Un accord mondial contre la pollution plastique – entre ambitions et blocages

23. Sep 2025 | actualité, contribution externe

Cet été, à Genève, les négociations internationales pour un accord mondial sur le plastique n’ont pas abouti. Entre les États ambitieux, qui réclament des objectifs clairs de réduction, et les États plus réticents, notamment les pays producteurs de pétrole et de gaz, aucun rapprochement n’est en vue. Le risque que le traité échoue ou se résume à un texte faible et inefficace grandit de jour en jour.

Le plastique est partout : emballages, objets du quotidien, cosmétiques, textiles, électronique – et même, de plus en plus, dans la nature. On retrouve des microplastiques dans les régions les plus reculées, des fonds des océans jusqu’à dans nos veines. Conscients de l’ampleur du problème, les États membres de l’Assemblée des Nations unies pour l’environnement (UNEA) ont décidé en mars 2022 de négocier, d’ici 2024, un accord juridiquement contraignant pour mettre fin à la pollution plastique. Ce « traité sur les plastiques » doit couvrir l’ensemble du cycle de vie du matériau : de la production jusqu’à la gestion des déchets en passant par la consommation.

Des attentes élevées, mais des négociations bloquées
Le chemin vers un tel accord s’avère semé d’embûches. Les derniers cycles de négociations en Corée (INC-5) et à Genève (INC-5.2) ont révélé l’ampleur des divergences. D’un côté, une coalition de plus de 100 États exige des objectifs contraignants de réduction de la production et de la consommation. De l’autre, les pays producteurs de pétrole et de gaz – en tête les États du Golfe, mais aussi les États-Unis – rejettent toute régulation ambitieuse. Pour eux, la production de plastique reste un pilier économique. Ils réclament donc des compensations financières ou des règles minimales.

La procédure décisionnelle elle-même est disputée : la Suisse et 85 autres pays défendent le vote à la majorité pour éviter les blocages, tandis que le Brésil, la Russie, l’Inde et la Chine insistent sur le consensus – ce qui, dans les faits, signifie que l’accord risque d’être réduit au plus petit dénominateur commun et de devenir ainsi pratiquement inefficace.

Les revendications de la société civile
Pour les ONG – comme Friends of the Earth (FoEI) – une chose est claire : seul un accord ambitieux et contraignant aura un impact réel. Elles exigent des objectifs mondiaux de réduction, la fin des subventions à la pétrochimie ainsi que l’élimination progressive des polymères et produits plastiques les plus nocifs.
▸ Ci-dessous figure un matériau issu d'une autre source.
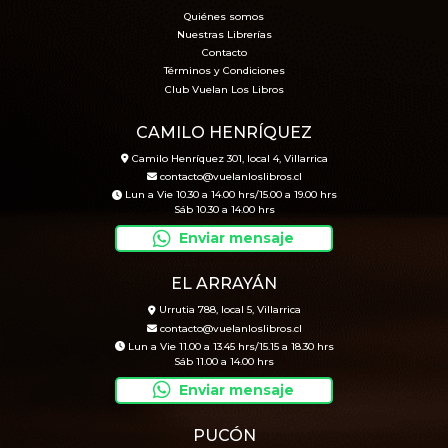
Quiénes somos
Nuestras Librerías
Contacto
Términos y Condiciones
Club Vuelan Los Libros
CAMILO HENRÍQUEZ
Camilo Henríquez 301, local 4, Villarrica
contacto@vuelanloslibros.cl
Lun a Vie 10.30 a 14.00 hrs/15.00 a 19.00 hrs
Sáb 10.30 a 14.00 hrs
Enviar mensaje
EL ARRAYÁN
Urrutia 788, local 5, Villarrica
contacto@vuelanloslibros.cl
Lun a Vie 11.00 a 13.45 hrs/15.15 a 18.30 hrs
Sáb 11.00 a 14.00 hrs
Enviar mensaje
PUCÓN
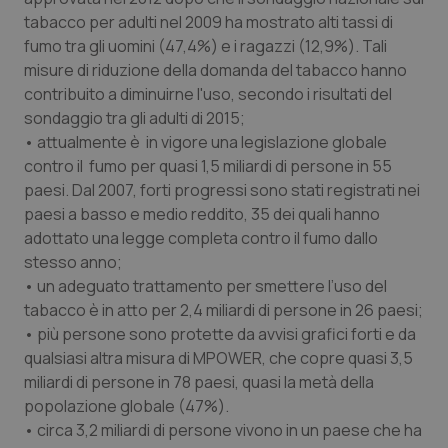
tabacco per adulti nel 2009 ha mostrato alti tassi di
fumo tra gli uomini (47,4%) e i ragazzi (12,9%). Tali
misure di riduzione della domanda del tabacco hanno
contribuito a diminuirne l'uso, secondo i risultati del
sondaggio tra gli adulti di 2015;
Necessari
Statistici
Marketing
• attualmente è in vigore una legislazione globale
contro il fumo per quasi 1,5 miliardi di persone in 55
I cookie necessari contribuiscono a rendere fruibile il
sito web abilitandone funzionalità di base quali la
paesi. Dal 2007, forti progressi sono stati registrati nei
navigazione sulle pagine e l'accesso alle aree
paesi a basso e medio reddito, 35 dei quali hanno
protette del sito. Il sito web non è in grado di
funzionare correttamente senza questi cookie.
adottato una legge completa contro il fumo dallo
stesso anno;
Nome
Fornitore
/
Dominio
Scaden
• un adeguato trattamento per smettere l’uso del
VISITOR_PRIVACY_METADATA
5 mesi
YouTube
settim
.youtube.com
tabacco è in atto per 2,4 miliardi di persone in 26 paesi;
• più persone sono protette da avvisi grafici forti e da
qualsiasi altra misura di MPOWER, che copre quasi 3,5
miliardi di persone in 78 paesi, quasi la metà della
popolazione globale (47%).
• circa 3,2 miliardi di persone vivono in un paese che ha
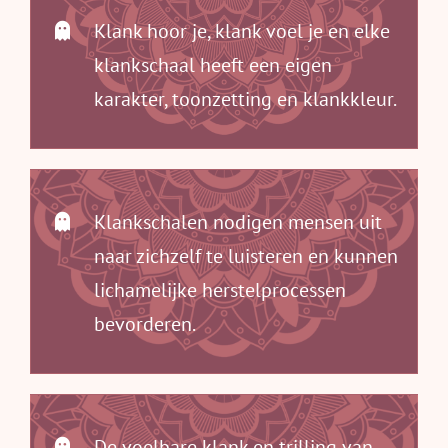
Klank hoor je, klank voel je en elke
klankschaal heeft een eigen
karakter, toonzetting en klankkleur.
Klankschalen nodigen mensen uit
naar zichzelf te luisteren en kunnen
lichamelijke herstelprocessen
bevorderen.
De voelbare klank en trilling van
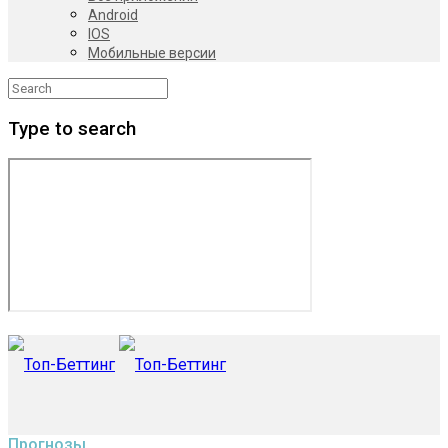
Android
IOS
Мобильные версии
Type to search
Прогнозы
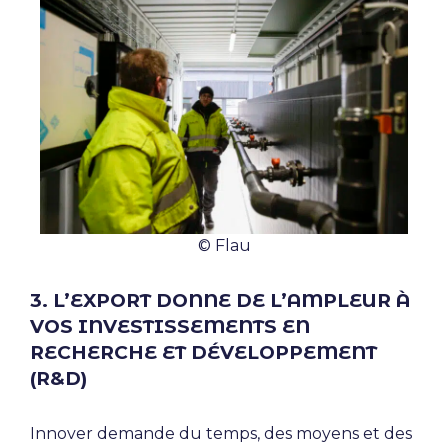
© Flau
3. L’EXPORT DONNE DE L’AMPLEUR À
VOS INVESTISSEMENTS EN
RECHERCHE ET DÉVELOPPEMENT
(R&D)
Innover demande du temps, des moyens et des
Le recyclage ne suffit pas, il faut une véritable « révolution de la réutilisation » : réparation, systèmes de consigne, alternatives de distribution. En outre, l’exportation de déchets plastiques du Nord vers le Sud doit cesser pour mettre fin au « colonialisme des déchets ».
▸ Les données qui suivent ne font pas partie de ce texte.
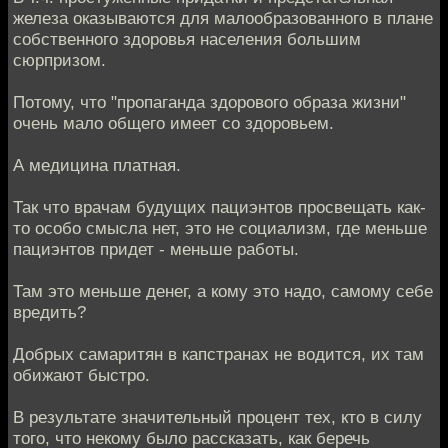
железа оказываются для малообразованного в плане
собственного здоровья населения большим
сюрпризом.
Потому, что "пропаганда здорового образа жизни"
очень мало общего имеет со здоровьем.
А медицина платная.
Так что врачам будущих пациэнтов просвещать как-
то особо смысла нет, это не социализм, где меньше
пациэнтов придет - меньше работы.
Там это меньше денег, а кому это надо, самому себе
вредить?
Добрых самаритян в капстранах не водится, их там
обижают быстро.
В результате значительный процент тех, кто в силу
того, что некому было рассказать, как беречь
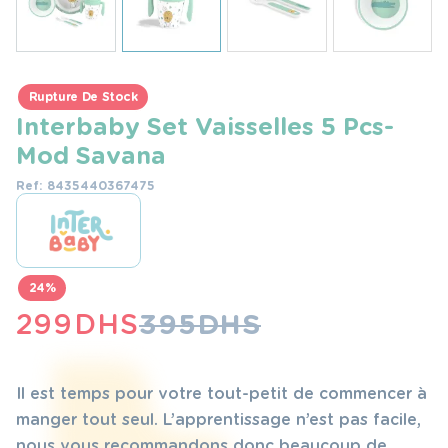
Rupture De Stock
Interbaby Set Vaisselles 5 Pcs-
Mod Savana
Ref: 8435440367475
24%
LE
LE
299
DHS
395
DHS
PRIX
PRIX
INITIAL
ACTUEL
Il est temps pour votre tout-petit de commencer à
ÉTAIT :
EST :
manger tout seul. L’apprentissage n’est pas facile,
nous vous recommandons donc beaucoup de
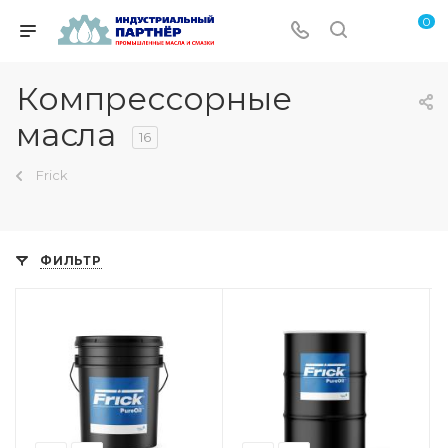
0
Компрессорные
масла
16
Frick
ФИЛЬТР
Les multinationales sont également pointées du doigt. Coca-Cola, Nestlé ou Unilever figurent parmi les principaux pollueurs, sans être véritablement tenus responsables. FoEI demande donc que les entreprises soient soumises à des obligations directes, similaires à celles prévues par le cadre de l’OMS dans la lutte contre l’industrie du tabac. Enfin, le traité doit intégrer une approche fondée sur les droits humains : les communautés autochtones, les travailleuses et travailleurs du secteur de ramassage de déchets et autres groupes vulnérables ne doivent pas porter seuls le fardeau de la transition, mais être soutenus et indemnisés.
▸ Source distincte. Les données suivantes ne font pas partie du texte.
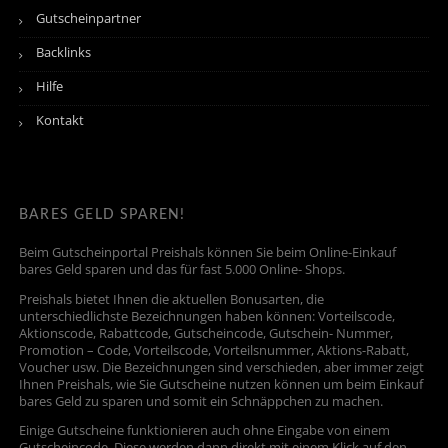
Gutscheinpartner
Backlinks
Hilfe
Kontakt
BARES GELD SPAREN!
Beim Gutscheinportal Preishals können Sie beim Online-Einkauf
bares Geld sparen und das für fast 5.000 Online- Shops.
Preishals bietet Ihnen die aktuellen Bonusarten, die
unterschiedlichste Bezeichnungen haben können: Vorteilscode,
Aktionscode, Rabattcode, Gutscheincode, Gutschein- Nummer,
Promotion – Code, Vorteilscode, Vorteilsnummer, Aktions-Rabatt,
Voucher usw. Die Bezeichnungen sind verschieden, aber immer zeigt
Ihnen Preishals, wie Sie Gutscheine nutzen können um beim Einkauf
bares Geld zu sparen und somit ein Schnäppchen zu machen.
Einige Gutscheine funktionieren auch ohne Eingabe von einem
Gutscheincode. Diese werden dann direkt mit einem Klick auf den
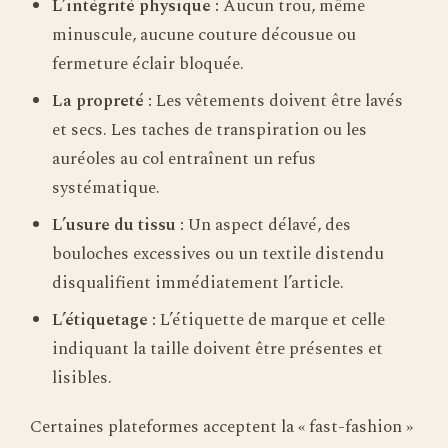
L’intégrité physique :
Aucun trou, même
minuscule, aucune couture décousue ou
fermeture éclair bloquée.
La propreté :
Les vêtements doivent être lavés
et secs. Les taches de transpiration ou les
auréoles au col entraînent un refus
systématique.
L’usure du tissu :
Un aspect délavé, des
bouloches excessives ou un textile distendu
disqualifient immédiatement l’article.
L’étiquetage :
L’étiquette de marque et celle
indiquant la taille doivent être présentes et
lisibles.
Certaines plateformes acceptent la « fast-fashion »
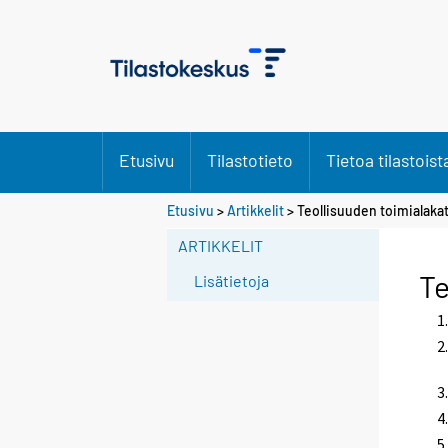
Etusivu
Tilastotieto
Tietoa tilastoist
Etusivu
>
Artikkelit
> Teollisuuden toimialaka
ARTIKKELIT
Te
Lisätietoja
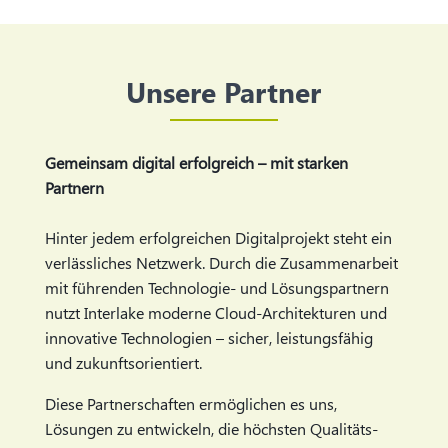
Unsere Partner
Gemeinsam digital erfolgreich – mit starken
Partnern
Hinter jedem erfolgreichen Digitalprojekt steht ein
verlässliches Netzwerk. Durch die Zusammenarbeit
mit führenden Technologie- und Lösungspartnern
nutzt Interlake moderne Cloud-Architekturen und
innovative Technologien – sicher, leistungsfähig
und zukunftsorientiert.
Diese Partnerschaften ermöglichen es uns,
Lösungen zu entwickeln, die höchsten Qualitäts-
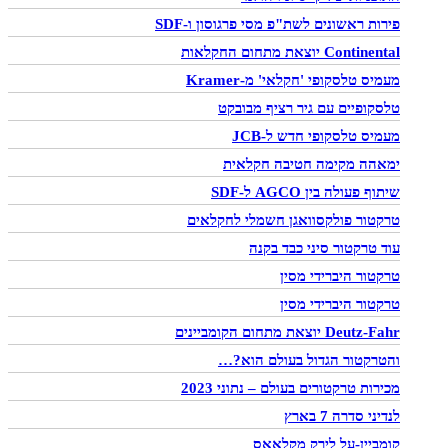
פירות ראשונים לשת"פ מסי פרגוסון ו-SDF
Continental יוצאת מתחום החקלאות
מעמיס טלסקופי 'חקלאי' מ-Kramer
טלסקופיים עם גיר רציף מבובקט
מעמיס טלסקופי חדש ל-JCB
ימאהה מקימה חטיבה חקלאית
שיתוף פעולה בין AGCO ל-SDF
טרקטור פולקסוואגן חשמלי לחקלאים
עוד טרקטור סיני כבד בקנה
טרקטור היברידי מסין
טרקטור היברידי מסין
Deutz-Fahr יוצאת מתחום הקומביינים
והטרקטור הגדול בעולם הוא?…
מכירות טרקטורים בעולם – נתוני 2023
לנדיני סדרה 7 בארץ
קומביין-על לירק מקלאאס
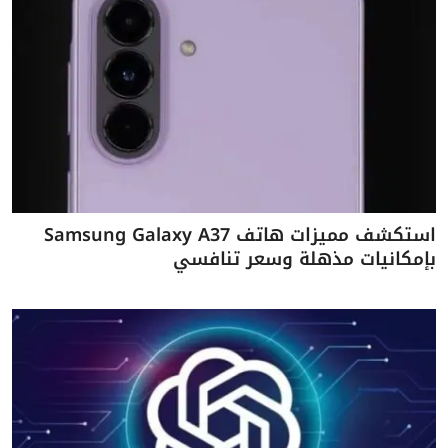
استكشف مميزات هاتف Samsung Galaxy A37
بإمكانيات مذهلة وسعر تنافسي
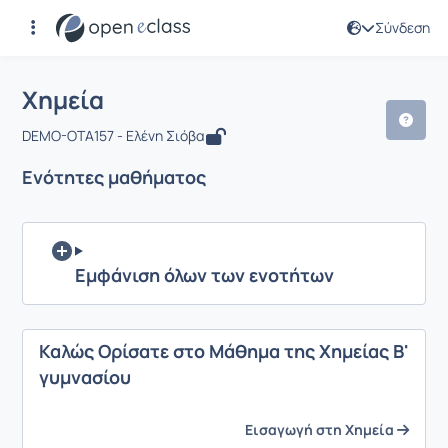
Σύνδεση
Μάθημα : Χημεία
Αρχική Σελίδα
Χημεία
Ενότητες μαθήματος
Χημεία
DEMO-OTA157 - Ελένη Σιόβα
Ενότητες μαθήματος
Εμφάνιση όλων των ενοτήτων
Καλώς Ορίσατε στο Μάθημα της Χημείας Β'
γυμνασίου
Εισαγωγή στη Χημεία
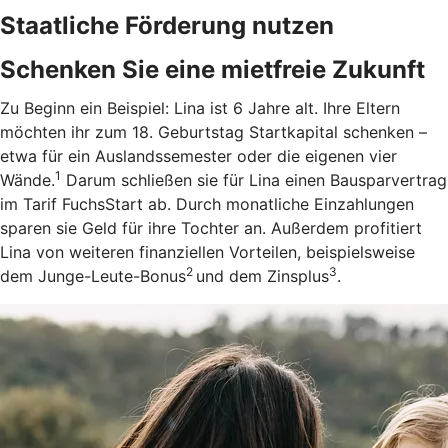
Staatliche Förderung nutzen
Schenken Sie eine mietfreie Zukunft
Zu Beginn ein Beispiel: Lina ist 6 Jahre alt. Ihre Eltern
möchten ihr zum 18. Geburtstag Startkapital schenken –
etwa für ein Auslandssemester oder die eigenen vier
1
Wände.
Darum schließen sie für Lina einen Bausparvertrag
im Tarif FuchsStart ab.
Durch monatliche Einzahlungen
sparen sie Geld für ihre Tochter an. Außerdem profitiert
Lina von weiteren finanziellen Vorteilen, beispielsweise
2
3
dem Junge-Leute-Bonus
und dem Zinsplus
.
Un traité efficace contribuerait aussi directement à l’Agenda 2030, en lien avec les objectifs de consommation et production durables (ODD 12), de protection du climat (ODD 13), des océans (ODD 14) et des écosystèmes terrestres (ODD 15) 

Et maintenant ?
Après l’échec de Genève, la communauté internationale est à la croisée des chemins. Trois scénarios sont possibles :

  1. Le statu quo : poursuivre les négociations, au risque d’aboutir à un texte peu contraignant.
  2. Une coalition des volontaires : un groupe d’États ambitieux avance seul et ouvre la voie à un traité auquel d’autres pourraient adhérer plus tard.
  3. Capitaliser sur l’existant : par exemple à travers un protocole dans le cadre de la Convention de Bâle, qui traite déjà en partie du problème du plastique. Mais là aussi, il y a beaucoup de résistance.

La suite reste incertaine. Une chose, en revanche, est sûre : un accord faible serait pire que l’absence d’accord, car il donnerait une illusion de progrès sans changement réel. L’accord sur les plastiques est donc directement lié à l’Agenda 2030 : sans une réduction drastique de la production et de la pollution par les plastiques, plusieurs objectifs de développement durable – du climat à la biodiversité en passant par la santé – ne pourront être atteints.